Rents continued to rise last quarter amid a shrinking housing stock and rising home prices. According to URA data, rents climbed faster by 7.4 per cent in the fourth quarter of last year to a new high, after rising 8.6 per cent in the third quarter. For the whole of 2022, rents rose by 29.7 per cent, the highest annual increase since 2007 when rents rose 41.2 per cent.  

Owing to the year-end holidays, rental demand slipped in Q4, dipping by 19.6 per cent to 20,627 transactions from 25,657 units in Q3 2022. Occupancy rates stayed healthy at 94.5 per cent in Q4 2022. For the whole of 2022, 90,071 homes were leased, less than the 98,605 units in 2021, 93,960 units in 2019 and 92,537 in 2020.

Rents have been rising continuously for over two years as demand outstrips supply. In 2023, there will be a significant ramp-up in housing supply, with 19,291 new private homes, including executive condominiums (EC), slated for completion. The increased housing supply may ease some rental pressures, especially in the suburbs and city fringe areas. There could be some relief in sight for HDB upgraders and Singaporeans who are renting as they wait for the completion of their new homes. There will be more housing options, and possibly an increased number of suburban homes offering affordable rents. We expect rents to rise at a slower pace of around 13 to 16 per cent this year. 


Foreign investors will continue to be attracted by our strong and stable currency, which will help to preserve the value of their property investment in the long run. The reopening of China’s borders will likely see more Mainland Chinese buyers returning to Singapore.

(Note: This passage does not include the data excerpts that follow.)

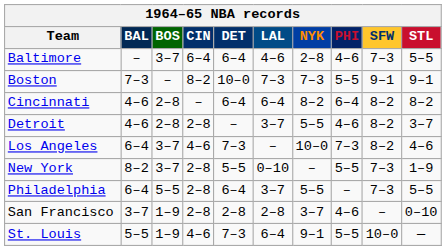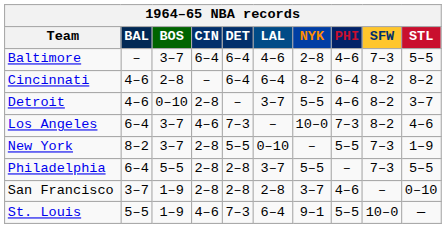- row: Boston | 7–3 | – | 8–2 | 10–0 | 7–3 | 7–3 | 5–5 | 9–1 | 9–1
Detroit | BOS: 2–8 -> 0–10
Philadelphia | DET: 6–4 -> 2–8
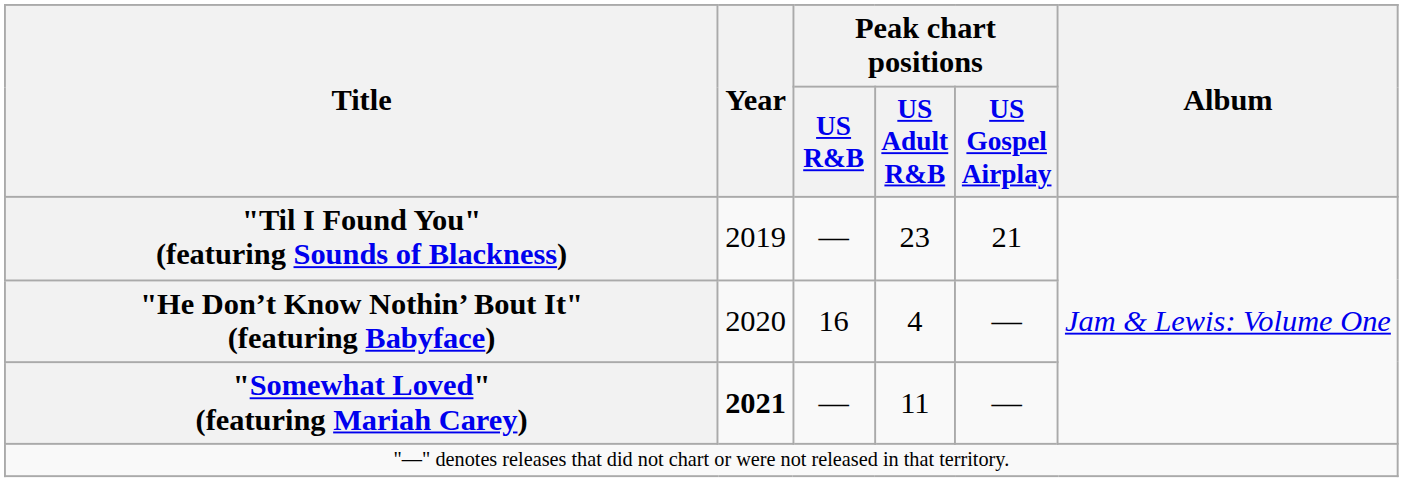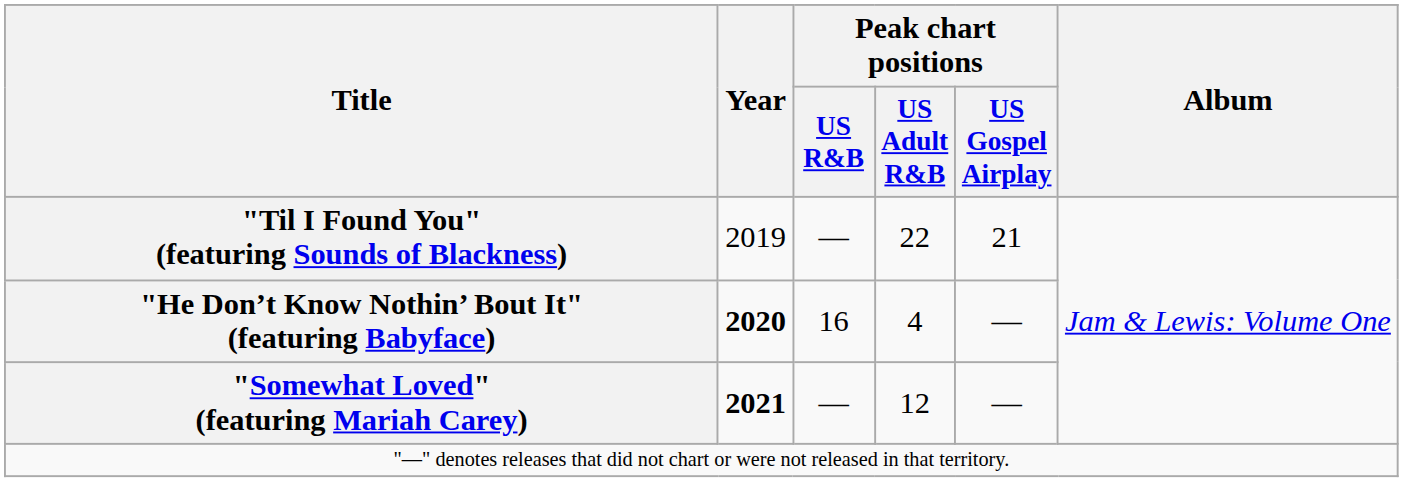"Til I Found You" (featuring Sounds of Blackness) | Peak chart positions / US Adult R&B: 23 -> 22
"He Don’t Know Nothin’ Bout It" (featuring Babyface) | Year: normal -> bold
"Somewhat Loved" (featuring Mariah Carey) | Peak chart positions / US Adult R&B: 11 -> 12
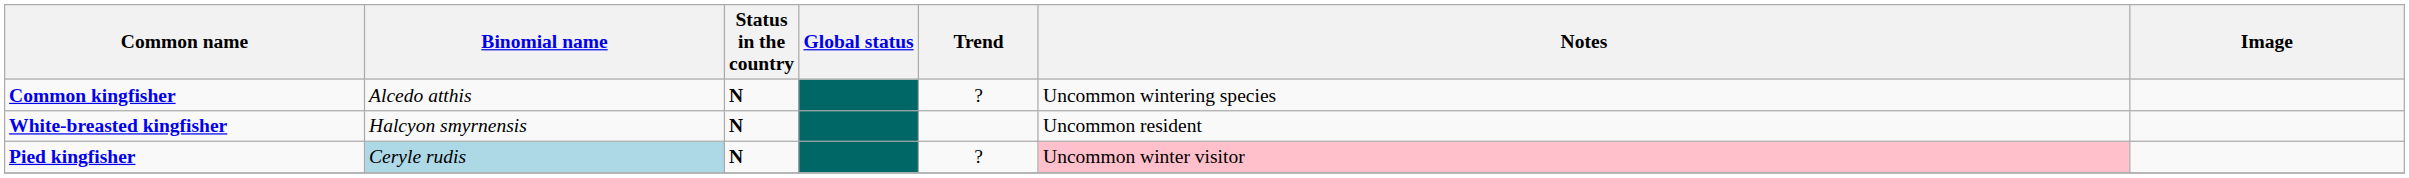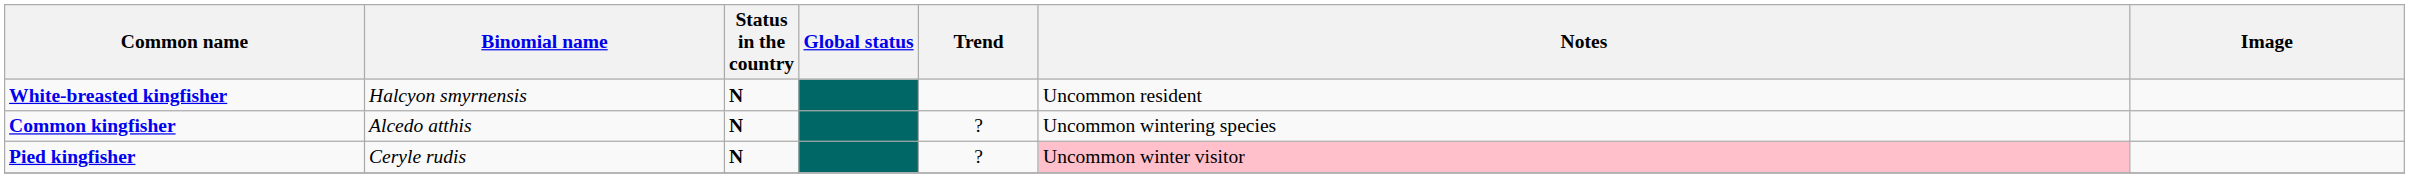rows swapped: Common kingfisher <-> White-breasted kingfisher
Pied kingfisher | Binomial name: lightblue background -> no background
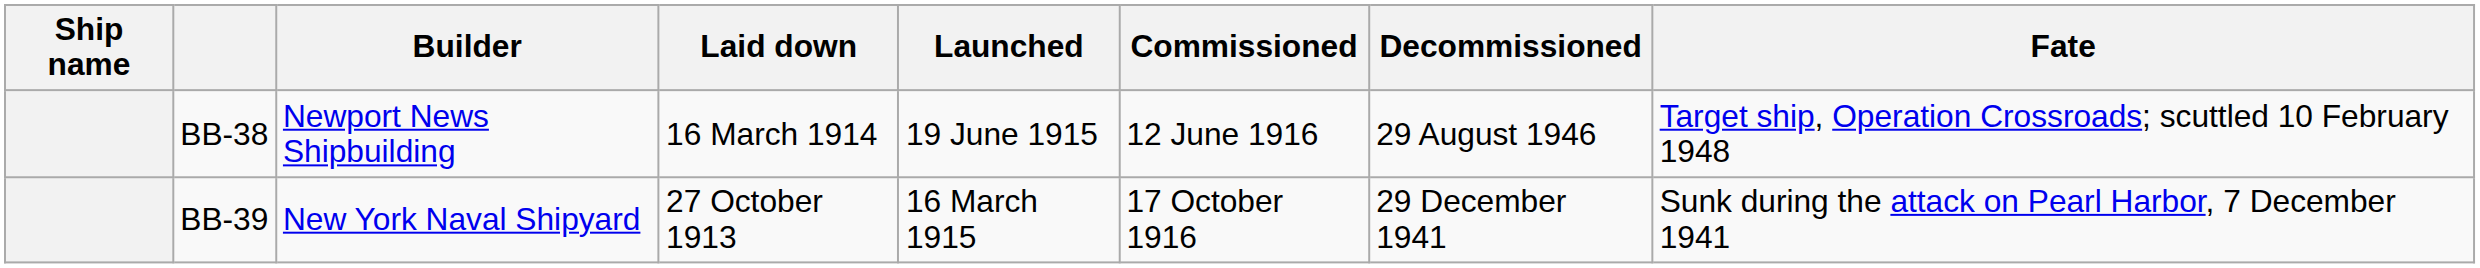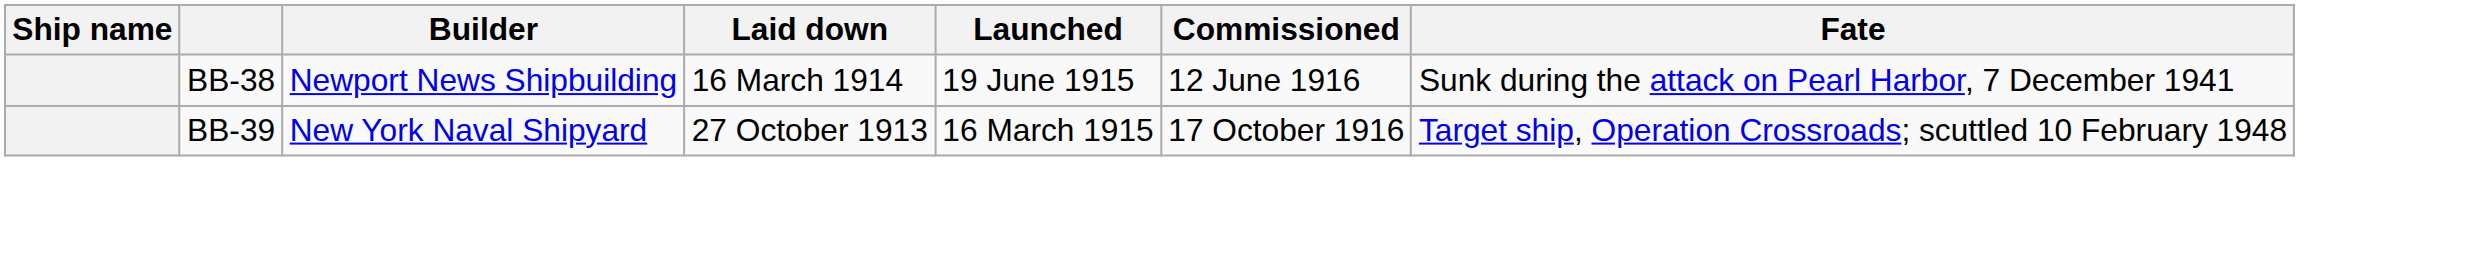- column: Decommissioned | 29 August 1946 | 29 December 1941
BB-38 | Fate: Target ship, Operation Crossroads; scuttled 10 February 1948 -> Sunk during the attack on Pearl Harbor, 7 December 1941
BB-39 | Fate: Sunk during the attack on Pearl Harbor, 7 December 1941 -> Target ship, Operation Crossroads; scuttled 10 February 1948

Nevertheless, housing affordability will be a key concern to most buyers. We expect buyers to stay prudent this year, given the rising interest rates, inflationary pressures, and global economic uncertainties. Interest rates may stay elevated as inflation is not expected to be transitory. 

Therefore, the net effect may see prices growing slower, between 5 and 8 per cent this year. As more projects will be launched this year, new home sales are projected to rise to 8,500-10,000.